Juntamo-nos ao resto do grupo e Rui Chafes diz ao curador que as peças não estão exactamente onde ele queria. Houve um problema com a empresa que as descarregou, especializada em transporte de arte, que se recusou a pô-las mais abaixo na ravina porque era perigoso e podia estragar as peças. Mesmo assim, já tinham descido uns bons metros, porque o escultor, literalmente, empurrou-as até elas encalharem na saliência seguinte. As marcas são visíveis na pintura preta do ferro e no próprio artista, que ainda coxeia do esforço e só hoje de manhã entregou as canadianas. Mas ainda estão, na sua opinião, muito próximas do céu, no recorte que fazem contra a paisagem para quem observa do outro lado de lá, do Convicinio de Santo António.
Já dentro do carro, a caminho do convicinio, Chafes planeia com o fotógrafo Alcino Gonçalves, um antigo colega do curso de escultura, o que é preciso ainda fazer. O céu está a abrir e o artista receia que a luz fique demasiado intensa para fotografar. "Consegues pôr a objectiva dentro do telescópio? Fica preto à volta e vêem-se as peças deste lado." Diz ao fotógrafo que é o mesmo que foi feito em Sintra com o Palácio da Pena, em 2000, na exposição que tinha várias peças espalhadas pelo parque. "Alcino, quando entrares nas igrejas, vais perceber que a luz está muito pior do que ontem à noite."
Dez minutos depois, está Alcino já com o olho mecânico dentro do "telescópio" apoiado no muro do convicinio. "Não se vêem as peças", avisa o fotógrafo. Rui Chafes diz que não faz mal, porque no catálogo, a publicar em Janeiro, estas fotos vão aparecer ao lado das que fizemos do outro lado da ravina e as pessoas vão conseguir fazer a leitura correcta.
···
■ **Instrução A**
Segundo o excerto acima, porque é que Rui Chafes acha que não faz mal que as peças não se vejam através do "telescópio"? Responda em uma a três frases.
■ **Instrução B**
De acordo com o excerto, em que mês vai ser publicado o catálogo?
■ **Instrução C**
Enumere todos os lugares designados por nome próprio no excerto.

Registos de dados guardados:
···
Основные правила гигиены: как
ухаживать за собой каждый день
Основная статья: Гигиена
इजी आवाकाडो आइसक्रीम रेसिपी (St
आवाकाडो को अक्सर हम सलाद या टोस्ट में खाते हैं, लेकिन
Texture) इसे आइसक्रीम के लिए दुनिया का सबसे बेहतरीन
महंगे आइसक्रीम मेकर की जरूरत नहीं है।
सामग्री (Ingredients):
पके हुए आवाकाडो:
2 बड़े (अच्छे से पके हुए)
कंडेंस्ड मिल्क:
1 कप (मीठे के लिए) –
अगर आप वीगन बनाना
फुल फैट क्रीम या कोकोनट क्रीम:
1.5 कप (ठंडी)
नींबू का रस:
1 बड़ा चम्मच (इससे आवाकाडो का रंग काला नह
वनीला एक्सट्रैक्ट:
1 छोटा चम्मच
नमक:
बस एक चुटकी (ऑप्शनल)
···
■ **Resposta A**
Rui Chafes acha que não faz mal porque estas fotos vão aparecer no catálogo ao lado das que foram feitas do outro lado da ravina. Assim, as pessoas vão conseguir fazer a leitura correcta.

■ **Resposta B**
O catálogo vai ser publicado em Janeiro.

■ **Resposta C**
Convicinio de Santo António, Sintra e Palácio da Pena.